I’m offended on behalf of everyone who read “The Goldfinch.”

GRAPHIC BY RIEL WHITTLE / THE FLAT HAT

I apologize for being so late to the party on this one, but apparently, I’m not the only person who didn’t go see “The Goldfinch” in theaters. 100 million dollars sunk into a movie that has grossed less than 10 percent of its exorbitant budget to date — it was a flop in the purest sense of the word. I’m not sure if I can say anything that the critics who ripped this movie to shreds months ago haven’t already said, but here’s my take.

Before I get into it, a disclaimer: I have not read the Pulitzer-Prize-winning source material yet, so I’m not familiar at all with the novel, and how it might succeed or fail as an adaptation. I own a copy, and I plan to read it eventually, but as of now, I’m approaching this movie as someone who had zero background knowledge going in. There will be spoilers in this review.

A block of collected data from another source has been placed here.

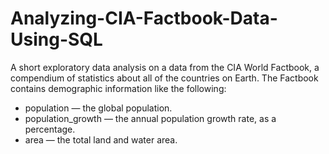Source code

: # Analyzing-CIA-Factbook-Data-Using-SQL
A short exploratory data analysis on a data from the CIA World Factbook, a compendium of statistics about all of the countries on Earth.
The Factbook contains demographic information like the following:

* population — the global population.
* population_growth — the annual population growth rate, as a percentage.
* area — the total land and water area.
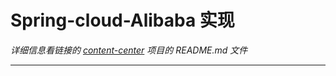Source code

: # Spring-cloud-Alibaba 实现
*详细信息看链接的 [content-center](https://github.com/oysq/content-center) 项目的 README.md 文件*
________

For anyone who missed its cinematic, poignant trailers, “The Goldfinch” is a recent film based on a 2013 novel of the same name. The story follows a boy named Theo through the thoroughly unconventional struggles of his youth, having stolen a famous painting from the Metropolitan Museum of Art on the day his mother was killed there. I bet it’s pretty rough, adapting an award-winning 700-something page novel to the big screen, but I know it’s not impossible. “The Goldfinch” is nearly three hours long and still manages to gather only the barest semblance of the novel’s plot — I’d never even read the book, but something about this film told me there was a lot I was missing.

This mainly resulted from the pacing — there were moments when many things happened all at once, and great stretches of time where nothing seemed to happen at all. It seemed as if the film spent time on the wrong parts of the plot; it ended up simply glancing over the details that would have been necessary for the story to work and for the characters to be compelling. For example, I never quite knew where Theo and Pippa stood. Were they simply childhood friends? Pen pals? How often did they see each other, and how feasible was a romance between them? Was he in love with her, or the idea of her? Boris’s feelings were similarly unexplored, and he seemed to return to Theo’s life as nothing more than a plot device. The whole three hours are clearly incredibly rushed in order to pack in as much content as possible, yet the film barely scratches the surface of what was clearly a really complicated book plot. A lot of points were also introduced at the wrong times. It was done for emphasis, of course, but I would rather have had the exposition so that I actually understood plot points as they were happening — the history of the painting, for example, or the context of the explosion. And since every big reveal about the incident itself had basically already been fed to us in flashbacks, I never felt satisfied when I did get to learn more.

The actors did a fantastic job with what they were given, of course, but every major character in “The Goldfinch” seemed to be precocious or pretentious or overly poetic, and none of them sounded like actual people you could meet. There were a lot of little things that bothered me about them. The Barbour family’s first names were overwhelmingly awful, and I had to hear them out loud so many times. It seems as if they were supposed to be a near-caricature of a perfect family, but they were introduced so early in the film that it kind of established an annoying tone for the rest of it. The film tries tremendously hard to be artsy, and it uses this artsy-ness in turn to hide the rest of the train wreck. There was also a lot of name dropping over the course of the movie’s runtime, which annoyed me right up until the point where Jeffrey Wright fed me the theme at last: something about the ignobility of caring too much about objects, and the fascinating quality of immortality that these objects have, their ability to persevere, just like Theo managed to somehow persevere through his whole dismal life.

This leads me to my least favorite thing about “The Goldfinch” — it is unrelentingly bleak and upsetting, and there’s barely a moment of relief in the entire two-hour-and-30-minute runtime. The more I watched, the more maddening it became. At some point, I voiced a complaint; I didn’t want to watch this kid get smashed emotionally in every possible way with scarcely a moment to breathe in between. It was grim to the point where it was hard to watch, and I honestly wished that I could enjoy the movie more. This prompted a family member to tell me that tragedy shouldn’t be entertaining, a stance I strongly disagree with. It’s not as if I want to feel giddy inside when I watch a more serious film, but entertainment doesn’t have to be as simple as something that makes you smile. Something can be entertaining when it’s interesting to look at, or intellectually challenging, compelling and interesting, emotional. And this movie wasn’t really any of that.